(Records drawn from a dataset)
○ ○ ○ ○ ○

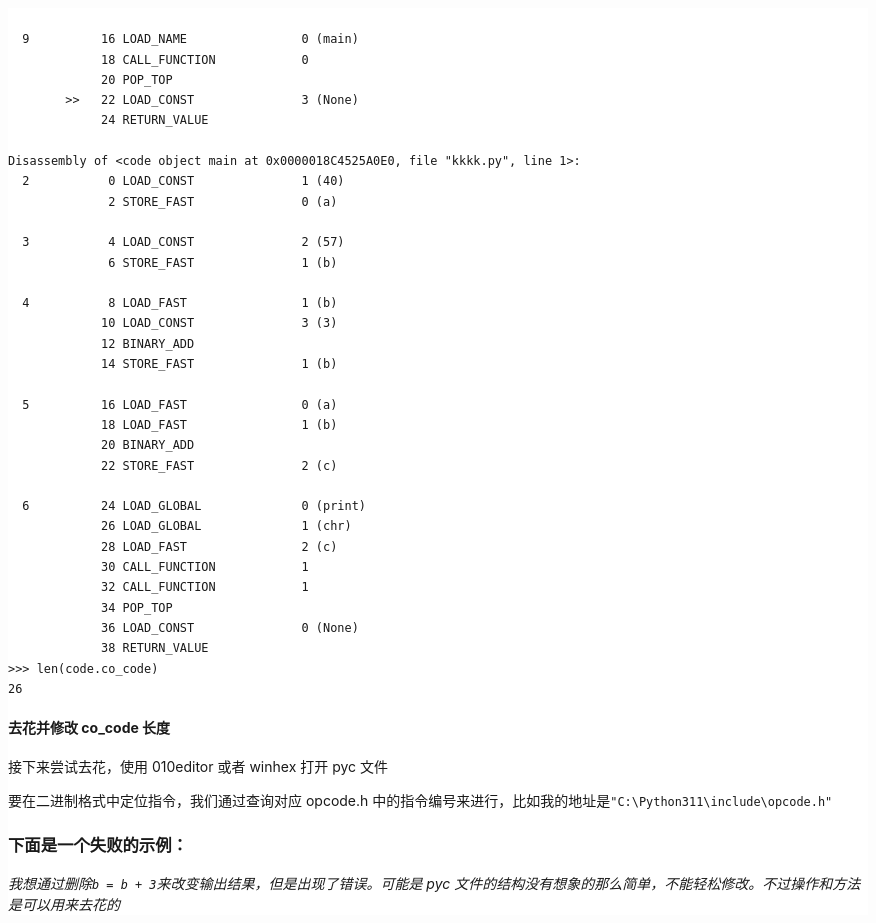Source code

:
 ```plain

  9          16 LOAD_NAME                0 (main)
             18 CALL_FUNCTION            0
             20 POP_TOP
        >>   22 LOAD_CONST               3 (None)
             24 RETURN_VALUE

Disassembly of <code object main at 0x0000018C4525A0E0, file "kkkk.py", line 1>:
  2           0 LOAD_CONST               1 (40)
              2 STORE_FAST               0 (a)

  3           4 LOAD_CONST               2 (57)
              6 STORE_FAST               1 (b)

  4           8 LOAD_FAST                1 (b)
             10 LOAD_CONST               3 (3)
             12 BINARY_ADD
             14 STORE_FAST               1 (b)

  5          16 LOAD_FAST                0 (a)
             18 LOAD_FAST                1 (b)
             20 BINARY_ADD
             22 STORE_FAST               2 (c)

  6          24 LOAD_GLOBAL              0 (print)
             26 LOAD_GLOBAL              1 (chr)
             28 LOAD_FAST                2 (c)
             30 CALL_FUNCTION            1
             32 CALL_FUNCTION            1
             34 POP_TOP
             36 LOAD_CONST               0 (None)
             38 RETURN_VALUE
>>> len(code.co_code)
26
```

#### 去花并修改 co\_code 长度

接下来尝试去花，使用 010editor 或者 winhex 打开 pyc 文件

要在二进制格式中定位指令，我们通过查询对应 opcode.h 中的指令编号来进行，比如我的地址是`"C:\Python311\include\opcode.h"`

### 下面是一个失败的示例：

_我想通过删除`b = b + 3`来改变输出结果，但是出现了错误。可能是 pyc 文件的结构没有想象的那么简单，不能轻松修改。不过操作和方法是可以用来去花的_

○ ○ ○ ○ ○

### WHAT THE EXERCISE ASKS
Repeat, exactly and in full, all records above, but include no pictures.

### YOUR SOLUTION
Source code

:
 ```plain

  9          16 LOAD_NAME                0 (main)
             18 CALL_FUNCTION            0
             20 POP_TOP
        >>   22 LOAD_CONST               3 (None)
             24 RETURN_VALUE

Disassembly of <code object main at 0x0000018C4525A0E0, file "kkkk.py", line 1>:
  2           0 LOAD_CONST               1 (40)
              2 STORE_FAST               0 (a)

  3           4 LOAD_CONST               2 (57)
              6 STORE_FAST               1 (b)

  4           8 LOAD_FAST                1 (b)
             10 LOAD_CONST               3 (3)
             12 BINARY_ADD
             14 STORE_FAST               1 (b)

  5          16 LOAD_FAST                0 (a)
             18 LOAD_FAST                1 (b)
             20 BINARY_ADD
             22 STORE_FAST               2 (c)

  6          24 LOAD_GLOBAL              0 (print)
             26 LOAD_GLOBAL              1 (chr)
             28 LOAD_FAST                2 (c)
             30 CALL_FUNCTION            1
             32 CALL_FUNCTION            1
             34 POP_TOP
             36 LOAD_CONST               0 (None)
             38 RETURN_VALUE
>>> len(code.co_code)
26
```

#### 去花并修改 co\_code 长度

接下来尝试去花，使用 010editor 或者 winhex 打开 pyc 文件

要在二进制格式中定位指令，我们通过查询对应 opcode.h 中的指令编号来进行，比如我的地址是`"C:\Python311\include\opcode.h"`

### 下面是一个失败的示例：

_我想通过删除`b = b + 3`来改变输出结果，但是出现了错误。可能是 pyc 文件的结构没有想象的那么简单，不能轻松修改。不过操作和方法是可以用来去花的_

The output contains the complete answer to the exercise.